Wisper API はOpen AI社が提供する、AIを使用した文字起こしサービスです。利用料は1分1円以下と極めて安価ですが、有料です。そのため、Open AI社にアカウントを登録し、利用料をあらかじめクレジットカードからチャージしておく必要があります。


図7 Open AIの残額確認画面

また、APIの利用にはAPIキーが必要です。設定画面から申請して、あらかじめ入手しておきます。


図8 Open AIのAPIキー発行画面

APIキーを入手したら、PCの環境変数に追加します。Windowsの場合、「システムのプロパティ」を開き「詳細設定」タブの「環境変数」に[OPENAI_API_KEY]を追加します。これにより、プログラム内にキーを埋め込む必要がなくなり、意図しないキーの流出リスクを軽減することになります。

設定ファイルについて

プログラム実行前に以下の内容を設定する必要があります。プログラムと同じフォルダ内にJSON形式で[settings.json]という名前のファイルを保存します。キーと値の例を下表に示します。


表1 settings.jsonのキーと値の例

このうち、input_device_indexは[look_for_audio_input.py]で調べます。このプログラムを実行すると接続されているオーディオデバイスの一覧を取得できます。実行結果の例を以下に示します。


図9 look_for_audio_input.py実行例

IC-9700のUSB Audio CODECが‘index’ : 1に表示されましたので、この番号をinput_device_idxの値にセットします。

実行環境について

プログラムの開発には、Windows 10 Pro 64bit 22H2、Python 3.9.13を使用しました。プログラム内でjson, ctypes, pyaudio, wave, pyserial, pydubなどのライブラリを使用するので、実行する環境で不足しているものはpipを使用して適宜インストールします。openaiのライブラリは1.30.5を使用しました。0.28 以前のバージョンでは動作しませんのでご注意ください。

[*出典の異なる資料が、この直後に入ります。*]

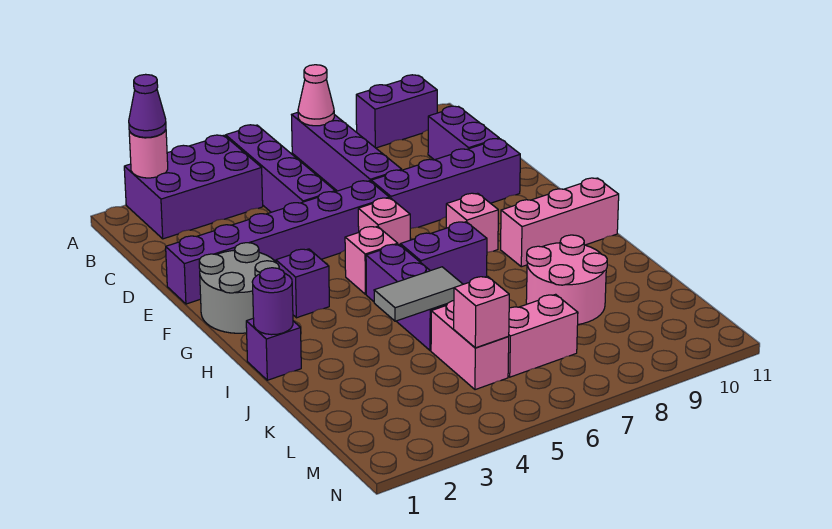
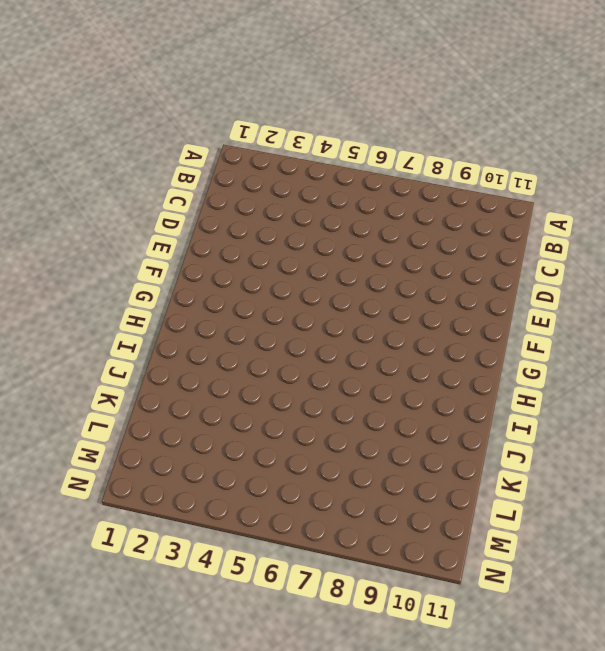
none -> purple brick A2:B4 level 1
none -> purple brick A5:D5 level 1
none -> purple brick A7:D7 level 1

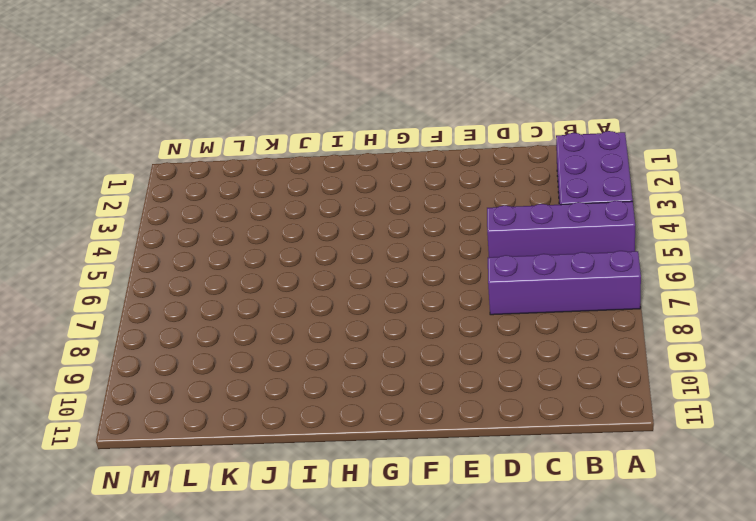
none -> purple brick A9:A10 level 1
none -> purple brick C10:D10 level 1
none -> purple brick E1:E6 level 1

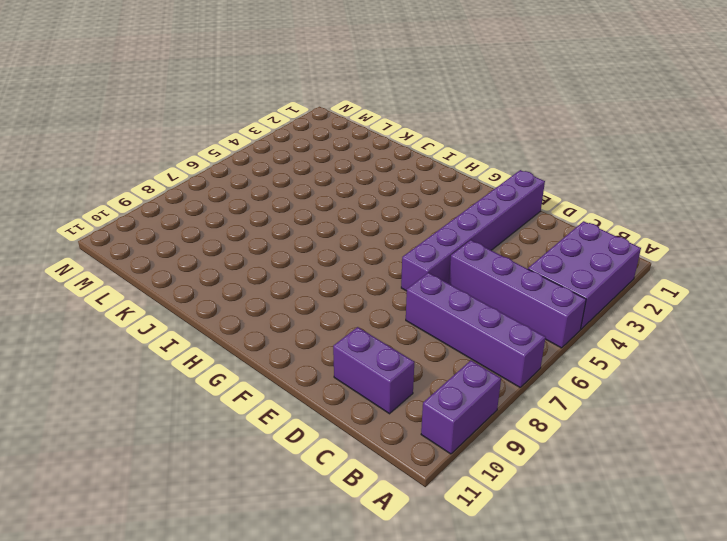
none -> purple brick E7:E10 level 1
none -> grey round brick F1:G2 level 1
none -> pink brick F6 level 1

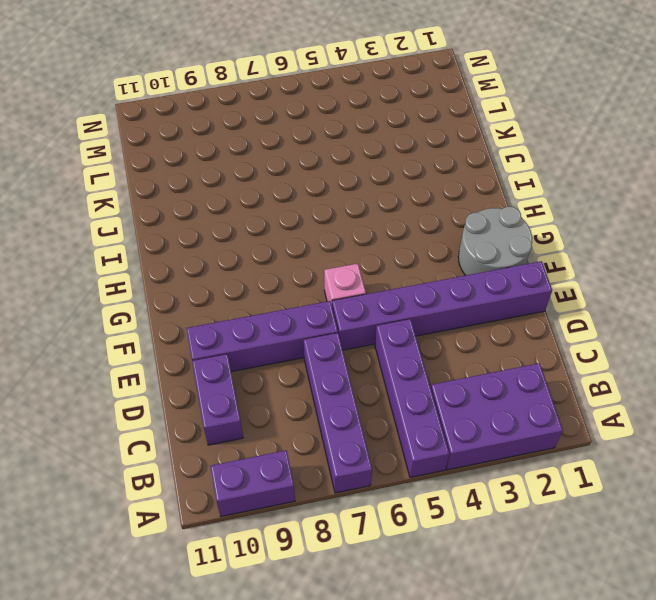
none -> purple brick G3 level 1
none -> pink brick G5 level 1
none -> pink brick G8 level 1

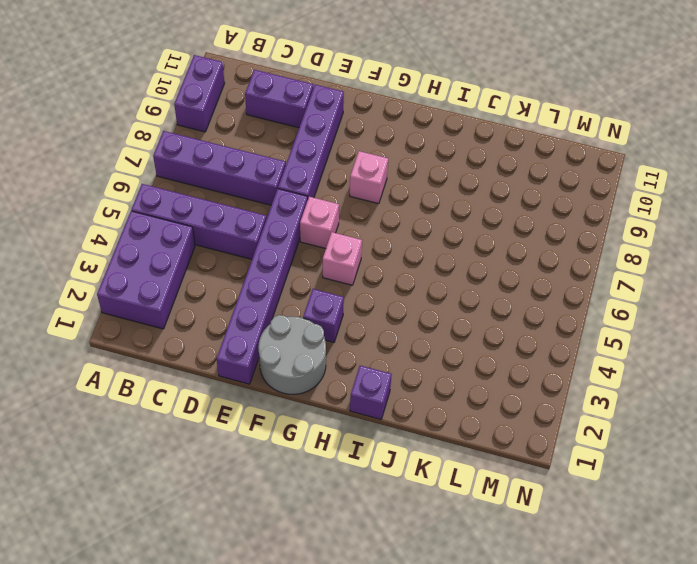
none -> purple brick H5:J5 level 1
none -> purple brick H6:H7 level 1
none -> pink brick H9:H11 level 1

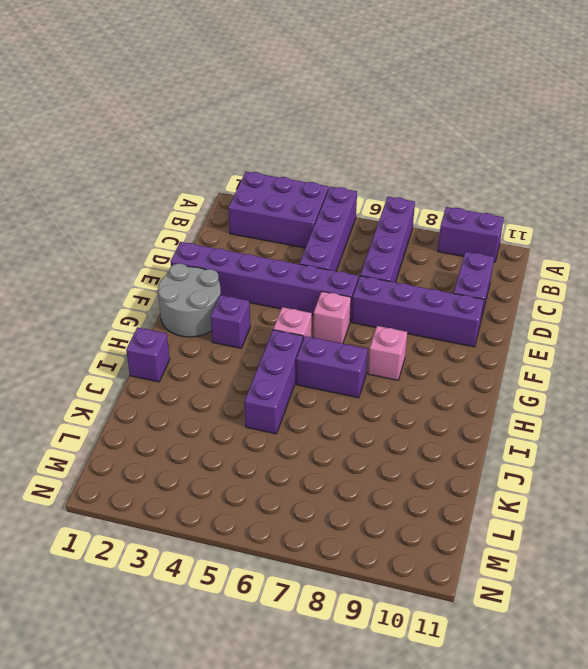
none -> pink brick H9:H11 level 1
none -> pink round brick J8:K9 level 1
none -> pink brick K5:L5 level 1

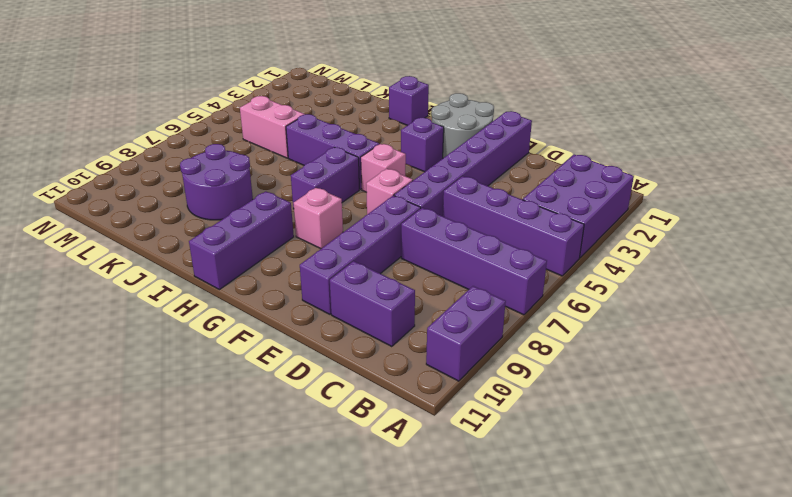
purple brick H9:H11 level 1 -> pink brick H9:H11 level 1
purple round brick J8:K9 level 1 -> pink round brick J8:K9 level 1
none -> pink brick L6:L7 level 1
none -> pink round brick A2 level 2
none -> pink cone A7 level 2

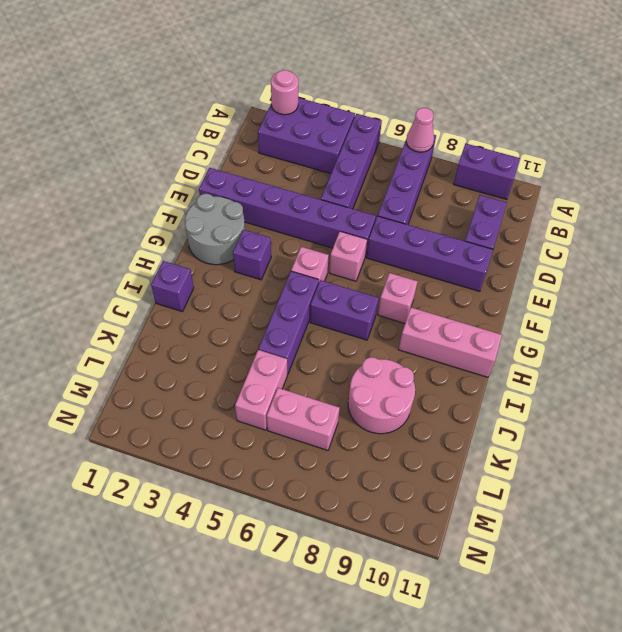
none -> purple round brick I1 level 2
none -> grey tile J4:J5 level 2
none -> pink brick L5 level 2

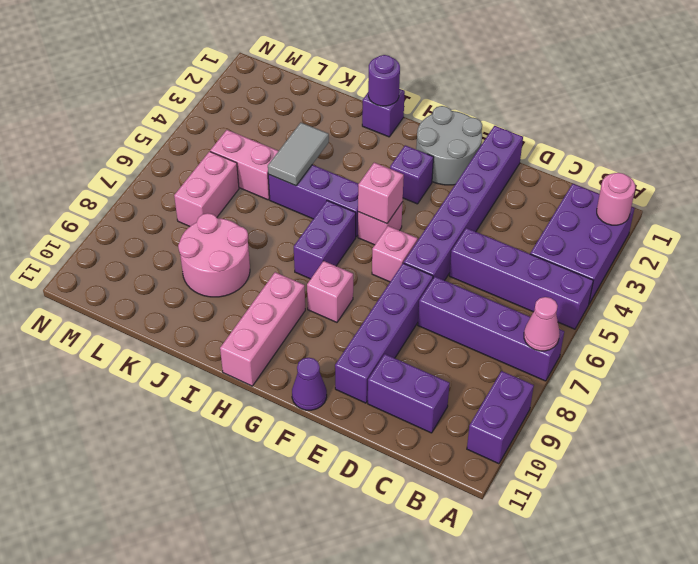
purple cone F11 level 1 -> purple cone A2 level 3
pink brick G5 level 2 -> pink brick L5 level 2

音声ファイルの転送量圧縮のためffmpegを使用しています。ffmpegをインストールし、インストールした先のbinフォルダを環境変数のPATHに追加します。

プログラムの流れ

プログラムの流れを以下に示します。


図10 プログラムのフローチャート

プログラムを開始すると、設定ファイルから各設定をロードし、シリアルポートを開きます。無線機が信号を受信してスケルチが開いたら録音を開始します。スケルチが閉じたら音声ファイルを保存して転送量削減のためmp3形式に圧縮します。圧縮した音声ファイルをWisper APIに渡して文字起こしした結果を得ます。得られた結果をGUI上に表示すると同時にテキストファイルに保存します。なお、受信プログラムはTKのGUIとは別スレッドで処理しています。

プログラムはgithubに公開しています。
https://github.com/7m4mon/qso_transcriber/

まとめ

AIによる音声認識を使用することで、交信内容をある程度の精度でテキスト化することができました。キーワード検出によるアラート通知など、様々な用途に活用できるのではないでしょうか。